**YOUR INSTRUCTIONS:**
What is the number of lines in the data below that contain "malignant"? Reply with the number only.

**DATA EXTRACT:**
··········

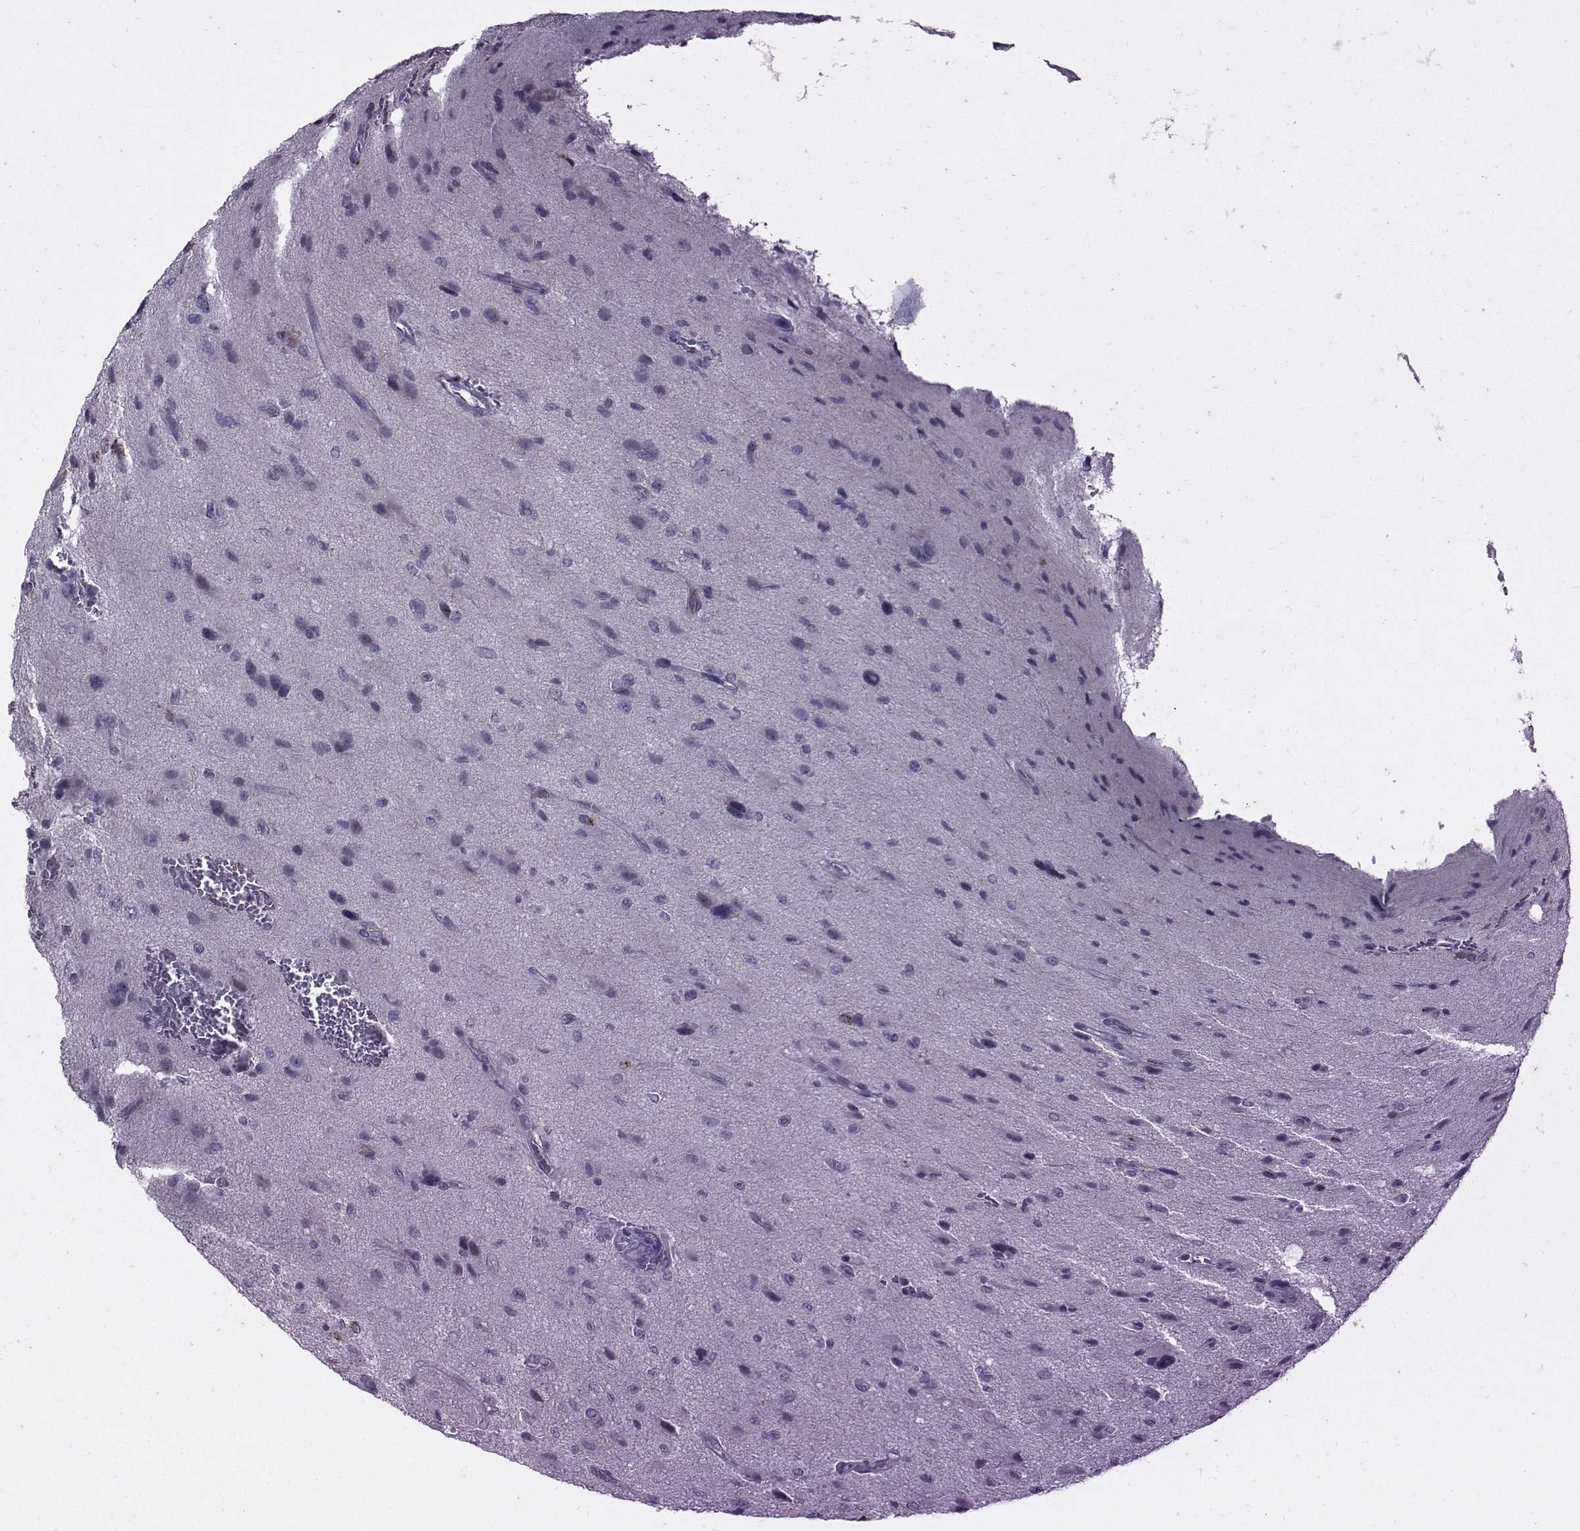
{"staining": {"intensity": "negative", "quantity": "none", "location": "none"}, "tissue": "glioma", "cell_type": "Tumor cells", "image_type": "cancer", "snomed": [{"axis": "morphology", "description": "Glioma, malignant, NOS"}, {"axis": "morphology", "description": "Glioma, malignant, High grade"}, {"axis": "topography", "description": "Brain"}], "caption": "An IHC photomicrograph of malignant glioma is shown. There is no staining in tumor cells of malignant glioma. (Brightfield microscopy of DAB (3,3'-diaminobenzidine) IHC at high magnification).", "gene": "OPRD1", "patient": {"sex": "female", "age": 71}}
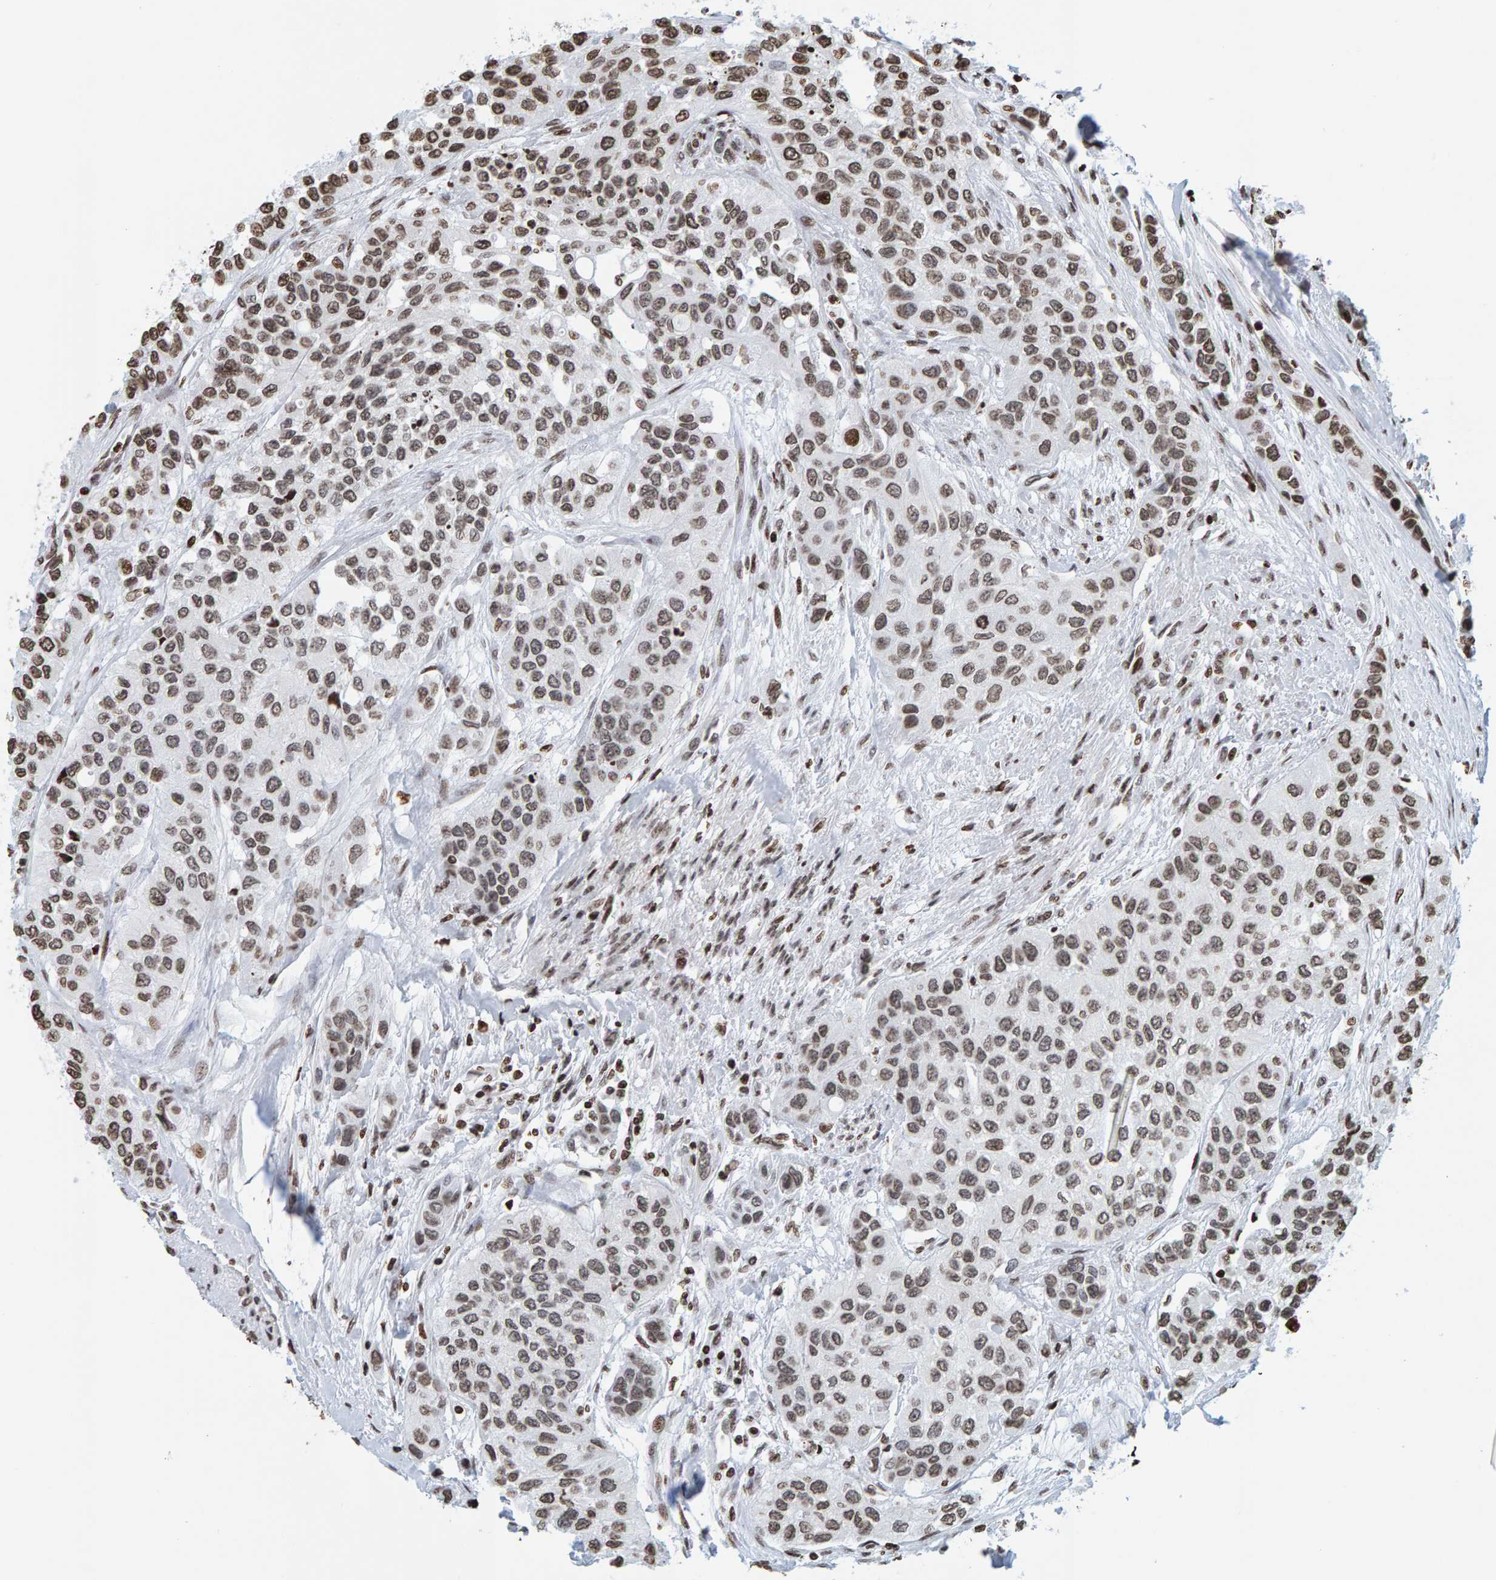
{"staining": {"intensity": "moderate", "quantity": ">75%", "location": "cytoplasmic/membranous,nuclear"}, "tissue": "urothelial cancer", "cell_type": "Tumor cells", "image_type": "cancer", "snomed": [{"axis": "morphology", "description": "Urothelial carcinoma, High grade"}, {"axis": "topography", "description": "Urinary bladder"}], "caption": "Immunohistochemical staining of human urothelial cancer shows moderate cytoplasmic/membranous and nuclear protein expression in about >75% of tumor cells.", "gene": "BRF2", "patient": {"sex": "female", "age": 56}}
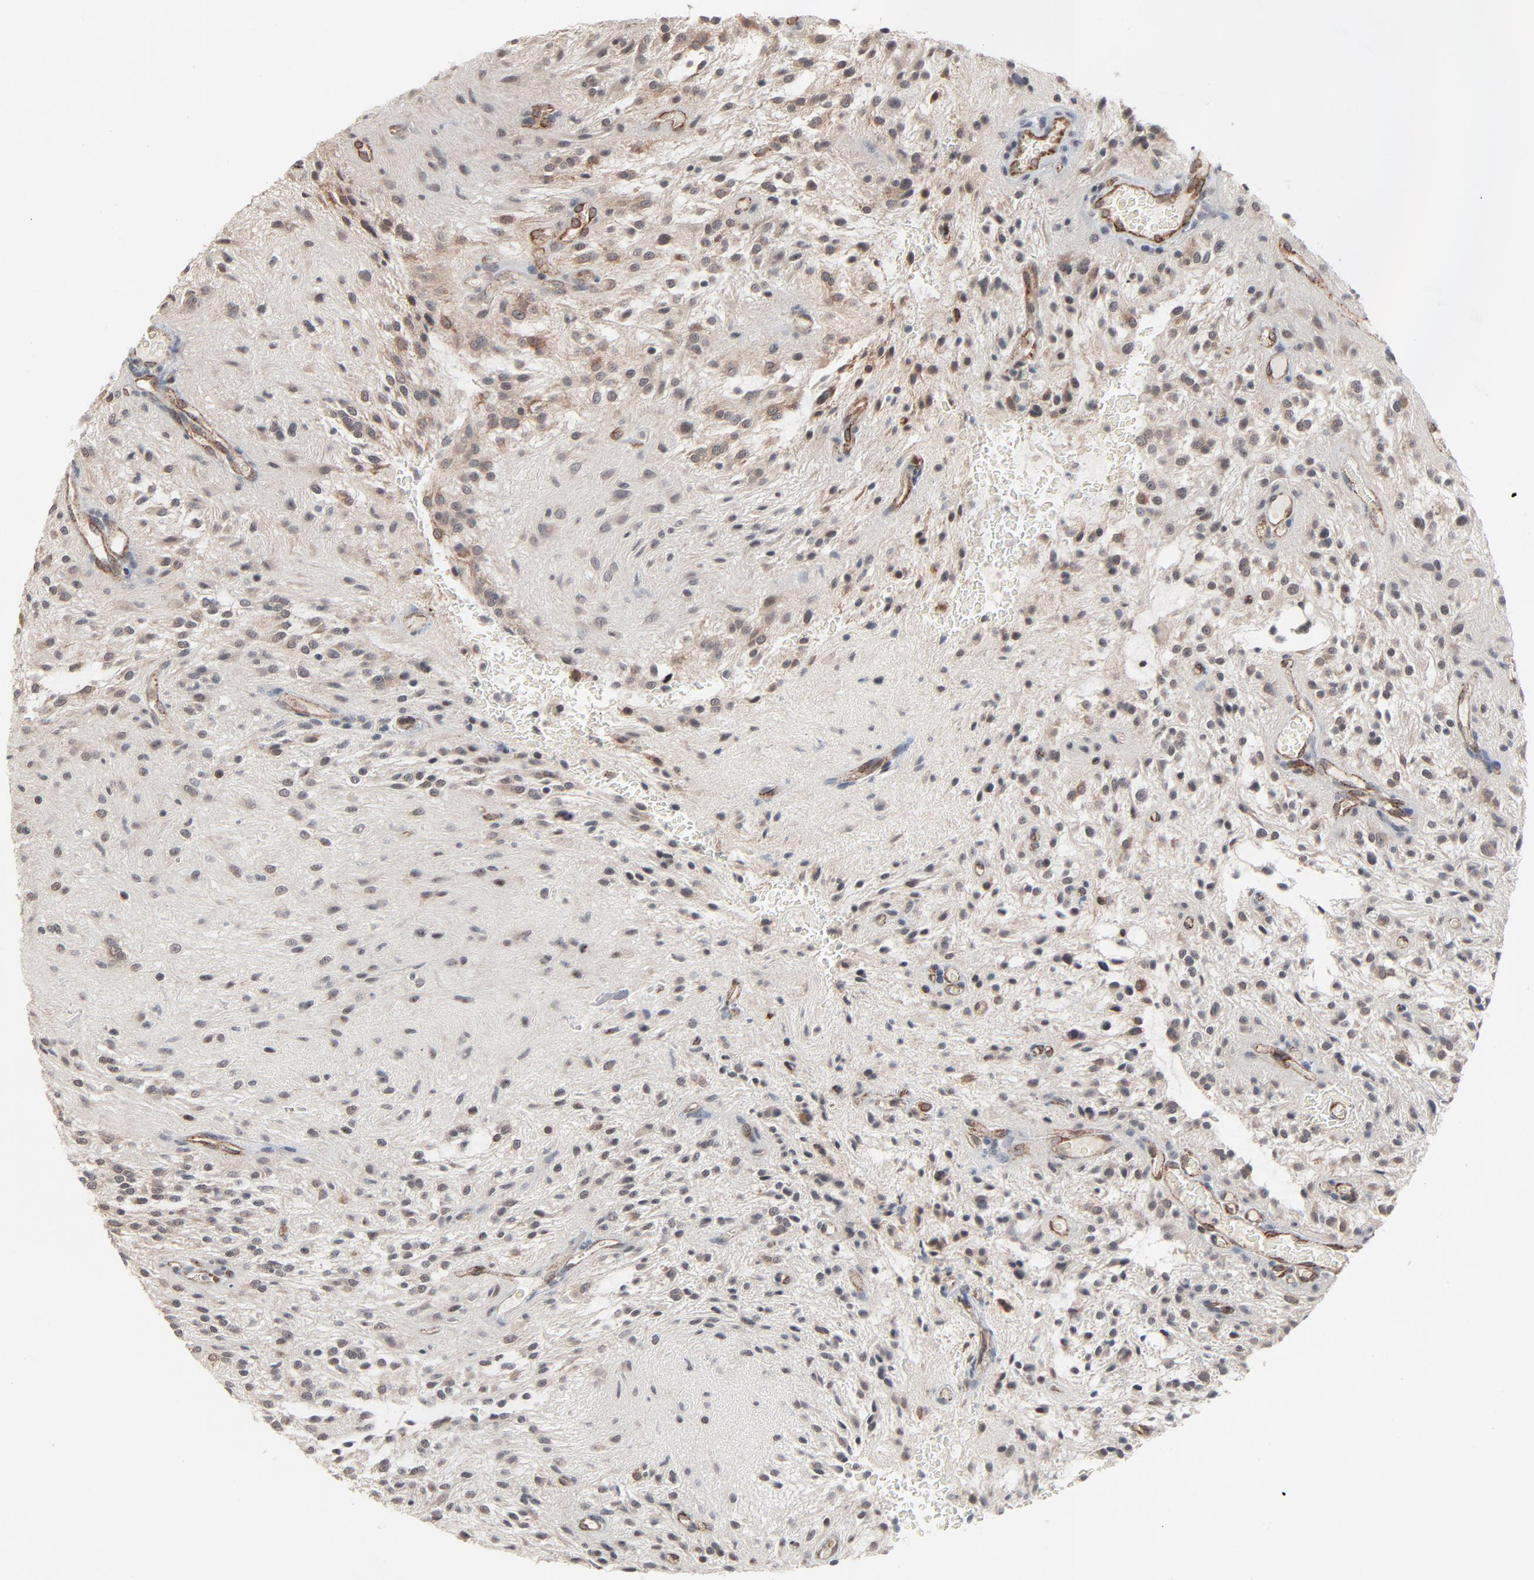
{"staining": {"intensity": "negative", "quantity": "none", "location": "none"}, "tissue": "glioma", "cell_type": "Tumor cells", "image_type": "cancer", "snomed": [{"axis": "morphology", "description": "Glioma, malignant, NOS"}, {"axis": "topography", "description": "Cerebellum"}], "caption": "The IHC photomicrograph has no significant staining in tumor cells of glioma (malignant) tissue.", "gene": "ITPR3", "patient": {"sex": "female", "age": 10}}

··········

**RESULT OF THE EXERCISE:**
2